Testosterone is the enemy of smart investing decisions, study finds (MarketWatch)
"What we found was the testosterone group was quicker to make snap judgments on brain teasers where your initial guess is usually wrong," says Caltech Professor Colin Camerer. "The testosterone is either inhibiting the process of mentally checking your work or increasing the intuitive feeling that 'I'm definitely right.'"
U.S. regulators look at Volcker Rule, a sign they hear Wall Street (Reuters)
Since Trump took office, Treasury, "has probably conducted more outreach to the financial industry, at least the asset management industry, than the Obama administration did in eight years," said Paul Stevens, president of the Investment Company Institute
Goldman shakes up investment bank leadership (FT)
Gregg Lemkau, who had risen to the role of co-head of global mergers and acquisitions in a 25-year career with the bank, is one of the two new co-heads flanking Mr Waldron, along with Marc Nachmann, former head of the global financing group and head of Latin America. Mr Nachmann, a German national who was made partner in 2004, will relocate to London.

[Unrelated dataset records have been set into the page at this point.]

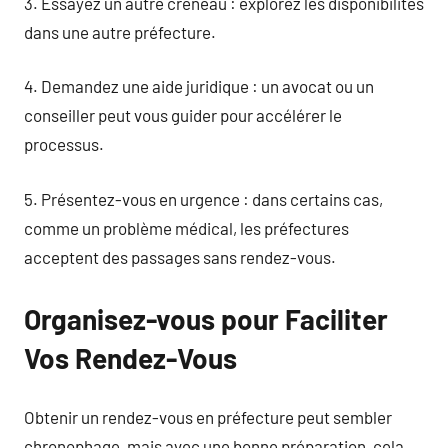
3. Essayez un autre créneau : explorez les disponibilités
dans une autre préfecture.
4. Demandez une aide juridique : un avocat ou un
conseiller peut vous guider pour accélérer le
processus.
5. Présentez-vous en urgence : dans certains cas,
comme un problème médical, les préfectures
acceptent des passages sans rendez-vous.
Organisez-vous pour Faciliter
Vos Rendez-Vous
Obtenir un rendez-vous en préfecture peut sembler
chronophage, mais avec une bonne préparation, cela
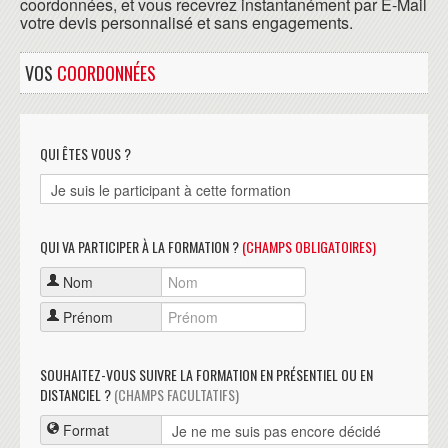
coordonnées, et vous recevrez instantanément par E-Mail
votre devis personnalisé et sans engagements.
VOS
COORDONNÉES
QUI ÊTES VOUS ?
QUI VA PARTICIPER À LA FORMATION ?
(CHAMPS OBLIGATOIRES)
Nom
Prénom
SOUHAITEZ-VOUS SUIVRE LA FORMATION EN PRÉSENTIEL OU EN
DISTANCIEL ?
(CHAMPS FACULTATIFS)
Format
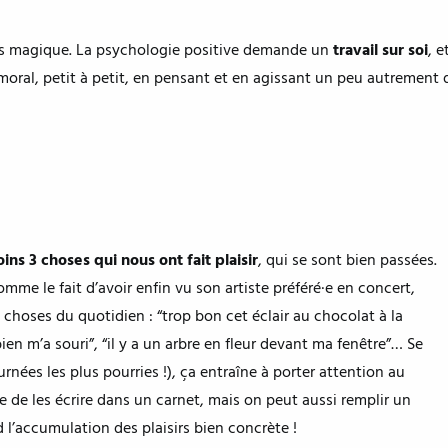
as magique. La psychologie positive demande un
travail sur soi
, 
 moral, petit à petit, en pensant et en agissant un peu autrement 
s
ins 3 choses qui nous ont fait plaisir
, qui se sont bien passées.
me le fait d’avoir enfin vu son artiste préféré·e en concert,
 choses du quotidien : “trop bon cet éclair au chocolat à la
ien m’a souri”, “il y a un arbre en fleur devant ma fenêtre”… Se
urnées les plus pourries !), ça entraîne à porter attention au
le de les écrire dans un carnet, mais on peut aussi remplir un
nd l’accumulation des plaisirs bien concrète !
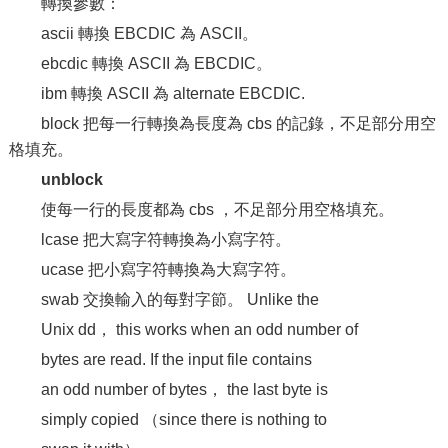
轉換參數：
ascii 轉換 EBCDIC 為 ASCII。
ebcdic 轉換 ASCII 為 EBCDIC。
ibm 轉換 ASCII 為 alternate EBCDIC.
block 把每一行轉換為長度為 cbs 的記錄，不足部分用空
格填充。
unblock
使每一行的長度都為 cbs ，不足部分用空格填充。
lcase 把大寫字符轉換為小寫字符。
ucase 把小寫字符轉換為大寫字符。
swab 交換輸入的每對字節。 Unlike the
Unix dd， this works when an odd number of
bytes are read. If the input file contains
an odd number of bytes， the last byte is
simply copied （since there is nothing to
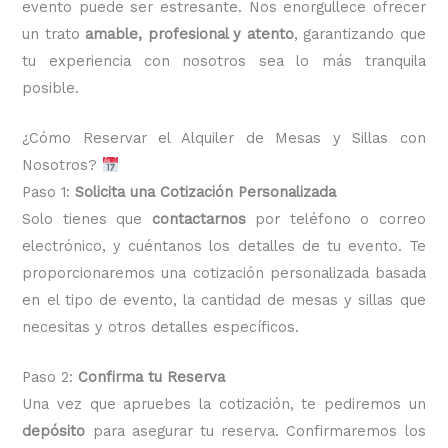
evento puede ser estresante. Nos enorgullece ofrecer
un trato
amable, profesional y atento
, garantizando que
tu experiencia con nosotros sea lo más tranquila
posible.
¿Cómo Reservar el Alquiler de Mesas y Sillas con
Nosotros?
Paso 1:
Solicita una Cotización Personalizada
Solo tienes que
contactarnos
por teléfono o correo
electrónico, y cuéntanos los detalles de tu evento. Te
proporcionaremos una cotización personalizada basada
en el tipo de evento, la cantidad de mesas y sillas que
necesitas y otros detalles específicos.
Paso 2:
Confirma tu Reserva
Una vez que apruebes la cotización, te pediremos un
depósito
para asegurar tu reserva. Confirmaremos los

Ex-Nomura Trader Says He Was Trained to Lie to Customers (BBG)
"It was just commonplace on the desk," he said. "I didn’t think about the reality of it when I was actually doing it." DiNucci, who worked at Nomura from 2009 to 2012, pleaded guilty last month to one count of conspiracy to commit securities fraud and agreed to cooperate with the government.

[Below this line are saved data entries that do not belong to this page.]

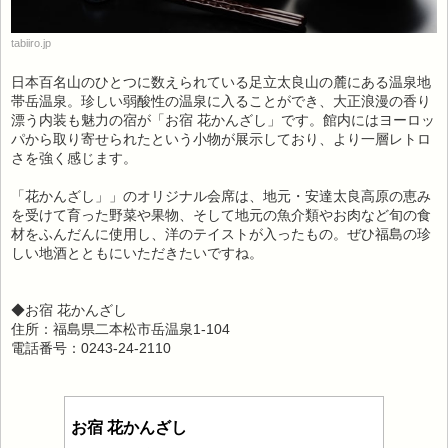
tabiiro.jp
日本百名山のひとつに数えられている足立太良山の麓にある温泉地
帯岳温泉。珍しい弱酸性の温泉に入ることができ、大正浪漫の香り
漂う内装も魅力の宿が「お宿 花かんざし」です。館内にはヨーロッ
パから取り寄せられたという小物が展示しており、より一層レトロ
さを強く感じます。
「花かんざし」」のオリジナル会席は、地元・安達太良高原の恵み
を受けて育った野菜や果物、そして地元の魚介類やお肉など旬の食
材をふんだんに使用し、洋のテイストが入ったもの。ぜひ福島の珍
しい地酒とともにいただきたいですね。
◆お宿 花かんざし
住所：福島県二本松市岳温泉1-104
電話番号：0243-24-2110
お宿 花かんざし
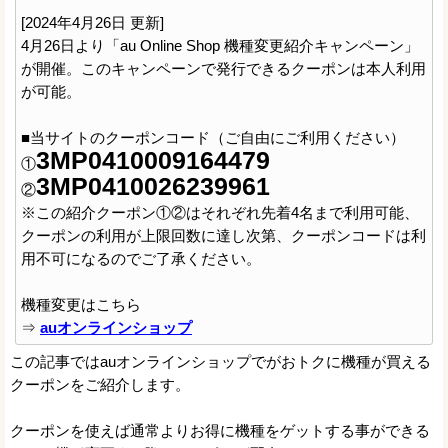
[2024年4月26日 更新]
4月26日より「au Online Shop 機種変更紹介キャンペーン」
が開催。このキャンペーンで発行できるクーポンは本人利用
が可能。
■当サイトのクーポンコード（ご自由にご利用ください）
3MP0410009164479
①
3MP0410026239961
②
※この紹介クーポン①②はそれぞれ先着4名まで利用可能、
クーポンの利用が上限回数に達し次第、クーポンコードは利
用不可になるのでご了承ください。
機種変更はこちら
⇒
auオンラインショップ
この記事ではauオンラインショップでがおトクに機種が買える
クーポンをご紹介します。
クーポンを使えば通常よりお得に機種をゲットする事ができる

On Deck Goes From Hot Tech Startup to Dull Lender (WSJ)
The online lender said Monday that it would put a renewed focus on achieving profitability by slowing growth and cutting costs. Shares fell by nearly 7% in response. Fundamentally, investors are finally waking up to the fact that On Deck is more of a niche financial company than a revolutionary technology platform.
Why Do Gas Station Prices Constantly Change? Blame the Algorithm (WSJ)
In economics textbooks, open competition between companies selling a similar product, like gasoline, tends to push prices lower. These kinds of algorithms determine the optimal price sometimes dozens of times a day. As they get better at predicting what competitors are charging and what consumers are willing to pay, there are signs they sometimes end up boosting prices together.
Pepe the Frog Is Dead, or So His Creator Hopes (NYT)
Oren Segal, the director of the Anti-Defamation League’s Center on Extremism, said he appreciated Mr. Furie’s struggle to maintain control of his character. But he had “mixed feelings” about seeing the frog in a coffin. “This meme is almost like Elvis,” he said. “Elvis lives on, and Pepe is going to live on regardless of whether we put him in a casket in a cartoon.”
Danish brewer puts the 'P' in pilsner (Reuters)
The beer named "Pisner" - a word-play combining pilsner with local slang for urine - contains no human waste, but is produced from fields of malting barley fertilized with human urine rather than traditional animal manure or factory-made plant nutrients.